## [Your task]
If a record contains a picture, skip the picture and transcribe the rest exactly.

## [Entries shown]
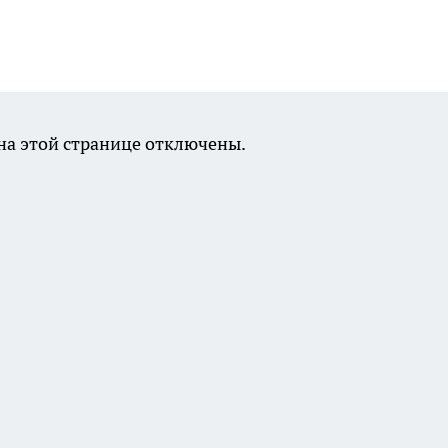
а этой странице отключены.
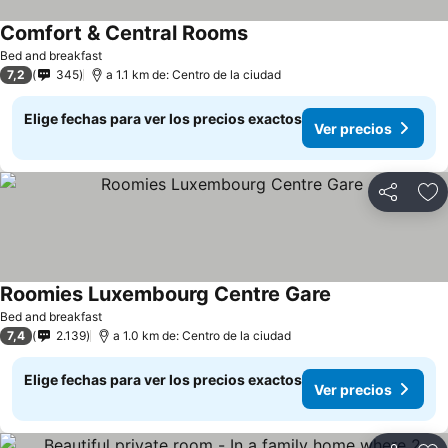
Comfort & Central Rooms
Bed and breakfast
7,2
345
a 1.1 km de: Centro de la ciudad
Elige fechas para ver los precios exactos
Ver precios
Compartir
Ag
Roomies Luxembourg Centre Gare
Bed and breakfast
7,4
2.139
a 1.0 km de: Centro de la ciudad
Elige fechas para ver los precios exactos
Ver precios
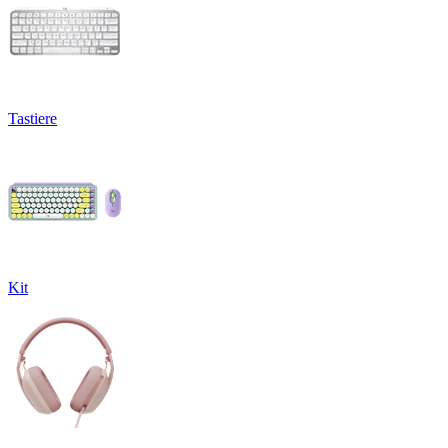
Tastiere
Kit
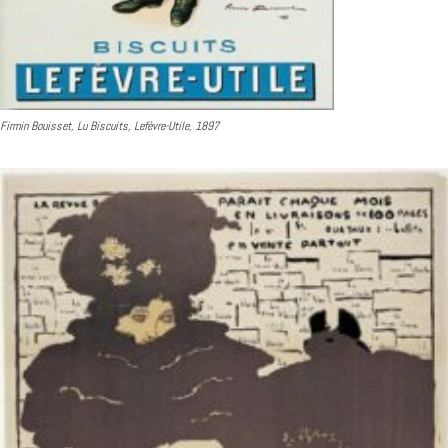
Firmin Bouisset, Lu Biscuits, Lefèvre-Utile, 1897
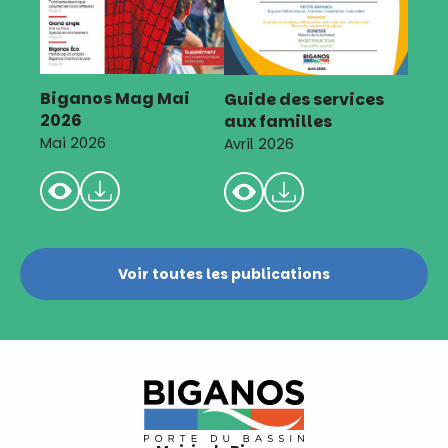
Biganos Mag Mai
Guide des services
2026
aux familles
Mai 2026
Avril 2026
Voir toutes les publications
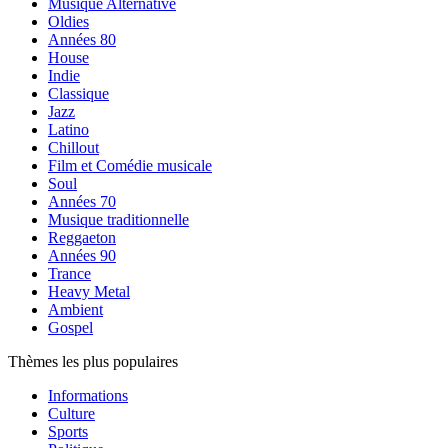
Musique Alternative
Oldies
Années 80
House
Indie
Classique
Jazz
Latino
Chillout
Film et Comédie musicale
Soul
Années 70
Musique traditionnelle
Reggaeton
Années 90
Trance
Heavy Metal
Ambient
Gospel
Thèmes les plus populaires
Informations
Culture
Sports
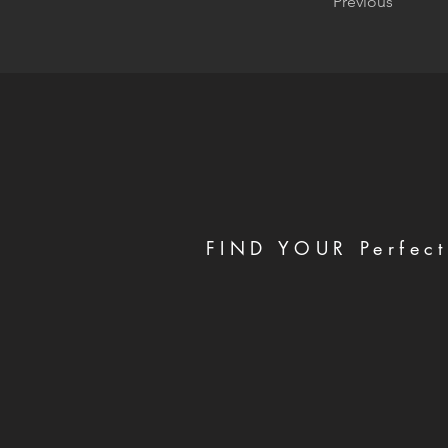
Previous
FIND YOUR Perfect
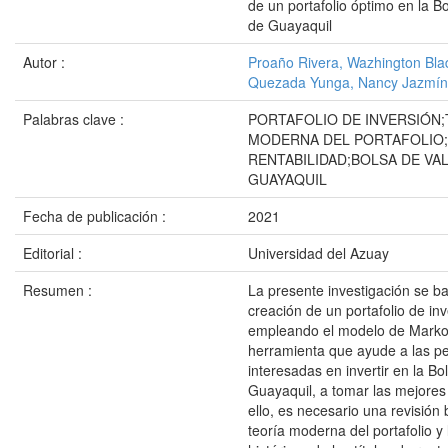
de un portafolio óptimo en la B
de Guayaquil
Autor :
Proaño Rivera, Wazhington Bla
Quezada Yunga, Nancy Jazmín
Palabras clave :
PORTAFOLIO DE INVERSIÓN;
MODERNA DEL PORTAFOLIO;
RENTABILIDAD;BOLSA DE VA
GUAYAQUIL
Fecha de publicación :
2021
Editorial :
Universidad del Azuay
Resumen :
La presente investigación se ba
creación de un portafolio de inv
empleando el modelo de Marko
herramienta que ayude a las p
interesadas en invertir en la Bo
Guayaquil, a tomar las mejores
ello, es necesario una revisión b
teoría moderna del portafolio y 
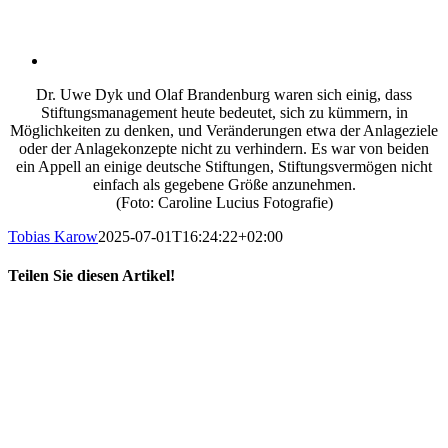
Dr. Uwe Dyk und Olaf Brandenburg waren sich einig, dass
Stiftungsmanagement heute bedeutet, sich zu kümmern, in
Möglichkeiten zu denken, und Veränderungen etwa der Anlageziele
oder der Anlagekonzepte nicht zu verhindern. Es war von beiden
ein Appell an einige deutsche Stiftungen, Stiftungsvermögen nicht
einfach als gegebene Größe anzunehmen.
(Foto: Caroline Lucius Fotografie)
Tobias Karow
2025-07-01T16:24:22+02:00
Teilen Sie diesen Artikel!
X
LinkedIn
E-
Mail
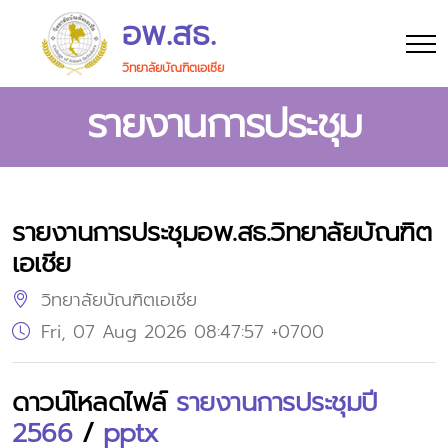
อพ.สธ.
วิทยาลัยบัณฑิตเอเซีย
รายงานการประชุม
รายงานการประชุมอพ.สธ.วิทยาลัยบัณฑิต
เอเชีย
วิทยาลัยบัณฑิตเอเชีย
Fri, 07 Aug 2026 08:47:57 +0700
ดาวน์โหลดไฟล์
รายงานการประชุมปี
2566
/
pptx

## [Response to the task]
а этой странице отключены.
Comfort & Central Rooms
Bed and breakfast
7,2
345
a 1.1 km de: Centro de la ciudad
Elige fechas para ver los precios exactos
Ver precios
Compartir
Ag
Roomies Luxembourg Centre Gare
Bed and breakfast
7,4
2.139
a 1.0 km de: Centro de la ciudad
Elige fechas para ver los precios exactos
Ver precios
Tastiere
Kit
Firmin Bouisset, Lu Biscuits, Lefèvre-Utile, 1897
Biganos Mag Mai
Guide des services
2026
aux familles
Mai 2026
Avril 2026
Voir toutes les publications
Musique Alternative
Oldies
Années 80
House
Indie
Classique
Jazz
Latino
Chillout
Film et Comédie musicale
Soul
Années 70
Musique traditionnelle
Reggaeton
Années 90
Trance
Heavy Metal
Ambient
Gospel
Thèmes les plus populaires
Informations
Culture
Sports
Previous
FIND YOUR Perfect
de un portafolio óptimo en la B
de Guayaquil
Autor :
Proaño Rivera, Wazhington Bla
Quezada Yunga, Nancy Jazmín
Palabras clave :
PORTAFOLIO DE INVERSIÓN;
MODERNA DEL PORTAFOLIO;
RENTABILIDAD;BOLSA DE VA
GUAYAQUIL
Fecha de publicación :
2021
Editorial :
Universidad del Azuay
Resumen :
La presente investigación se ba
creación de un portafolio de inv
empleando el modelo de Marko
herramienta que ayude a las p
interesadas en invertir en la Bo
Guayaquil, a tomar las mejores
ello, es necesario una revisión b
teoría moderna del portafolio y 
Dr. Uwe Dyk und Olaf Brandenburg waren sich einig, dass
Stiftungsmanagement heute bedeutet, sich zu kümmern, in
Möglichkeiten zu denken, und Veränderungen etwa der Anlageziele
oder der Anlagekonzepte nicht zu verhindern. Es war von beiden
ein Appell an einige deutsche Stiftungen, Stiftungsvermögen nicht
einfach als gegebene Größe anzunehmen.
(Foto: Caroline Lucius Fotografie)
Tobias Karow
2025-07-01T16:24:22+02:00
Teilen Sie diesen Artikel!
X
LinkedIn
E-
Mail
อพ.สธ.
วิทยาลัยบัณฑิตเอเซีย
รายงานการประชุม
รายงานการประชุมอพ.สธ.วิทยาลัยบัณฑิต
เอเชีย
วิทยาลัยบัณฑิตเอเชีย
Fri, 07 Aug 2026 08:47:57 +0700
ดาวน์โหลดไฟล์
รายงานการประชุมปี
2566
/
pptx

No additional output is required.